[Page-level text extractions]
* * * * * * *

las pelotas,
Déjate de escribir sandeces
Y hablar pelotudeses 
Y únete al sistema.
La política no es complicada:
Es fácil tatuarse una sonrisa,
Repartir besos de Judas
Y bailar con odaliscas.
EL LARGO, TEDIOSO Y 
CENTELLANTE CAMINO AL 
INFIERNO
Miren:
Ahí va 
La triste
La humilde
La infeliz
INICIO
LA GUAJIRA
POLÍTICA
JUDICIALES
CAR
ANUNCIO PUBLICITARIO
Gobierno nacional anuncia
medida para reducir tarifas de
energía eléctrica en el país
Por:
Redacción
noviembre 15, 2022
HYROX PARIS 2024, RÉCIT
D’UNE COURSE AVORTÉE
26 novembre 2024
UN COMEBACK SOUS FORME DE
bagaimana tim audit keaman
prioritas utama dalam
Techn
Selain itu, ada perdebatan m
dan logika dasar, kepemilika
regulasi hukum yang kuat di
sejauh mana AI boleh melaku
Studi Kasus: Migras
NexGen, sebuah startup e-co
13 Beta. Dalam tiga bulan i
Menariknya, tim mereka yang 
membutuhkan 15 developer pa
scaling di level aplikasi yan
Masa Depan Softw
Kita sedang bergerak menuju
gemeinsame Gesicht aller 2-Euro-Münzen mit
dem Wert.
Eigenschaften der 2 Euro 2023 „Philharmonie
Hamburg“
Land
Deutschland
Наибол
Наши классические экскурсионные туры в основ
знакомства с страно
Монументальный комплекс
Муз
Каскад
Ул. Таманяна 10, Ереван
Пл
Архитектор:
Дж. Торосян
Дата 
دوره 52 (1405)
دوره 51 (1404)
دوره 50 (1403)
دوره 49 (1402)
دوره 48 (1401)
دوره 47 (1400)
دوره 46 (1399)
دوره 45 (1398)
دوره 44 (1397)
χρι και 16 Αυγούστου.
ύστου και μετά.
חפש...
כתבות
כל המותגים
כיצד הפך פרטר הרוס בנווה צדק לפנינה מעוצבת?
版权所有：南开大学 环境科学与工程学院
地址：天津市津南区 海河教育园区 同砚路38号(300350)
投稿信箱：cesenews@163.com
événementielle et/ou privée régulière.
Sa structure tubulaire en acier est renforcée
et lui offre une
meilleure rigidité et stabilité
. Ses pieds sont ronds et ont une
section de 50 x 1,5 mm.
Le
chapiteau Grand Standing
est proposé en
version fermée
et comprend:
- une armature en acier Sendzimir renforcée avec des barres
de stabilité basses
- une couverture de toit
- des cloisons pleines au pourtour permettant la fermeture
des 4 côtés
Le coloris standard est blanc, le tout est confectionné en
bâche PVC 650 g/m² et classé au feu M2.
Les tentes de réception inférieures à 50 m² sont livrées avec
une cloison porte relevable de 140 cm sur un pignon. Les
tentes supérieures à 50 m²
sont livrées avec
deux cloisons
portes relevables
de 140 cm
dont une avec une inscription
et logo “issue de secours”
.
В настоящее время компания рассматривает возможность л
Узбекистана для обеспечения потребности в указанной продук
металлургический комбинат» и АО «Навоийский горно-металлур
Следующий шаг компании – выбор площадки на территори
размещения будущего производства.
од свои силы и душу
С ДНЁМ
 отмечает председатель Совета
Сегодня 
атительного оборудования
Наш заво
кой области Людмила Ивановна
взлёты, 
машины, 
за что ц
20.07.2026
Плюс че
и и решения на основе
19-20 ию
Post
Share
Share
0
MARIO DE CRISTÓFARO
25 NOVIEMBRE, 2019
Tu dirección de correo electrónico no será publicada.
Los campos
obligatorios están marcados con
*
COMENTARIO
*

* * * * * * *

What is needed: Make an exact transcription of the entries above.

Expected answer:
las pelotas,
Déjate de escribir sandeces
Y hablar pelotudeses 
Y únete al sistema.
La política no es complicada:
Es fácil tatuarse una sonrisa,
Repartir besos de Judas
Y bailar con odaliscas.
EL LARGO, TEDIOSO Y 
CENTELLANTE CAMINO AL 
INFIERNO
Miren:
Ahí va 
La triste
La humilde
La infeliz
INICIO
LA GUAJIRA
POLÍTICA
JUDICIALES
CAR
ANUNCIO PUBLICITARIO
Gobierno nacional anuncia
medida para reducir tarifas de
energía eléctrica en el país
Por:
Redacción
noviembre 15, 2022
HYROX PARIS 2024, RÉCIT
D’UNE COURSE AVORTÉE
26 novembre 2024
UN COMEBACK SOUS FORME DE
bagaimana tim audit keaman
prioritas utama dalam
Techn
Selain itu, ada perdebatan m
dan logika dasar, kepemilika
regulasi hukum yang kuat di
sejauh mana AI boleh melaku
Studi Kasus: Migras
NexGen, sebuah startup e-co
13 Beta. Dalam tiga bulan i
Menariknya, tim mereka yang 
membutuhkan 15 developer pa
scaling di level aplikasi yan
Masa Depan Softw
Kita sedang bergerak menuju
gemeinsame Gesicht aller 2-Euro-Münzen mit
dem Wert.
Eigenschaften der 2 Euro 2023 „Philharmonie
Hamburg“
Land
Deutschland
Наибол
Наши классические экскурсионные туры в основ
знакомства с страно
Монументальный комплекс
Муз
Каскад
Ул. Таманяна 10, Ереван
Пл
Архитектор:
Дж. Торосян
Дата 
دوره 52 (1405)
دوره 51 (1404)
دوره 50 (1403)
دوره 49 (1402)
دوره 48 (1401)
دوره 47 (1400)
دوره 46 (1399)
دوره 45 (1398)
دوره 44 (1397)
χρι και 16 Αυγούστου.
ύστου και μετά.
חפש...
כתבות
כל המותגים
כיצד הפך פרטר הרוס בנווה צדק לפנינה מעוצבת?
版权所有：南开大学 环境科学与工程学院
地址：天津市津南区 海河教育园区 同砚路38号(300350)
投稿信箱：cesenews@163.com
événementielle et/ou privée régulière.
Sa structure tubulaire en acier est renforcée
et lui offre une
meilleure rigidité et stabilité
. Ses pieds sont ronds et ont une
section de 50 x 1,5 mm.
Le
chapiteau Grand Standing
est proposé en
version fermée
et comprend:
- une armature en acier Sendzimir renforcée avec des barres
de stabilité basses
- une couverture de toit
- des cloisons pleines au pourtour permettant la fermeture
des 4 côtés
Le coloris standard est blanc, le tout est confectionné en
bâche PVC 650 g/m² et classé au feu M2.
Les tentes de réception inférieures à 50 m² sont livrées avec
une cloison porte relevable de 140 cm sur un pignon. Les
tentes supérieures à 50 m²
sont livrées avec
deux cloisons
portes relevables
de 140 cm
dont une avec une inscription
et logo “issue de secours”
.
В настоящее время компания рассматривает возможность л
Узбекистана для обеспечения потребности в указанной продук
металлургический комбинат» и АО «Навоийский горно-металлур
Следующий шаг компании – выбор площадки на территори
размещения будущего производства.
од свои силы и душу
С ДНЁМ
 отмечает председатель Совета
Сегодня 
атительного оборудования
Наш заво
кой области Людмила Ивановна
взлёты, 
машины, 
за что ц
20.07.2026
Плюс че
и и решения на основе
19-20 ию
Post
Share
Share
0
MARIO DE CRISTÓFARO
25 NOVIEMBRE, 2019
Tu dirección de correo electrónico no será publicada.
Los campos
obligatorios están marcados con
*
COMENTARIO
*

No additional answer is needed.